Long COVID and chronic fatigue may share features in common
Embargoed until:
Publicly released:
2025-07-09 16:46
US scientists looked at the characteristics of peripheral blood lymphocytes - immune cells circulating in the blood - of 27 people with myalgic encephalomyelitis/chronic fatigue syndrome (ME/CFS), 20 with long COVID, and 25 with neither condition. They found higher levels of oxidative stress (which damages cells) in the people with ME/CFS and long COVID than in healthy people’s cells. They also found that women with ME/CFS were less able than healthy women to clear damaging substances called reactive oxygen species from their cells. Although this was not the case among men, those with ME/CFS had other signs of cell damage which were not seen in their healthy counterparts. The findings suggest there are similarities between ME/CFS and long COVID, the authors say.
Journal/conference: PNAS
Research: Paper
Organisation/s: Stanford University, USA
Funder: We are grateful for
funding by the National Institute of Allergy and Infectious Diseases (U19-AI057229,
5R01AI139550) and the Howard Hughes Medical Institute to M.M.D., along with
funding from the NIH to M.S. (5RM1HG00773510).
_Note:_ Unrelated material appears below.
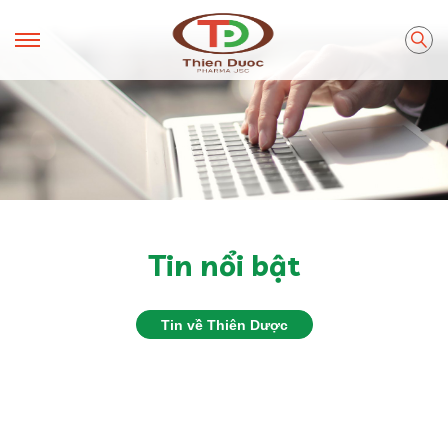
Tin nổi bật
Tin về Thiên Dược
We also acknowledge funding
from the Khosla family gift fund.
Media release
From: AAAS
Shared underpinnings of ME/CFS and Long COVID
Researchers analyzed peripheral blood lymphocytes in 27 individuals with myalgic encephalomyelitis/chronic fatigue syndrome (ME/CFS), 20 individuals with Long COVID, and 25 healthy individuals to compare the cells’ bioenergetic characteristics. The analysis revealed similarly elevated signs of oxidative stress in the lymphocytes—particularly in the memory cell subset—from people with ME/CFS and Long COVID, compared with healthy individuals. The authors also found sex-specific changes in pathways involved in clearing reactive oxygen species (ROS). Women with ME/CFS exhibited higher total ROS and mitochondrial calcium levels, but men with ME/CFS had normal ROS levels but other signs of oxidative stress. Further, high ROS levels were tied to increased proliferation of T cells in women. The findings suggest common mechanistic underpinnings of ME/CFS and Long COVID as well as the potential for the development of diagnostic tests and tailored treatments, according to the authors.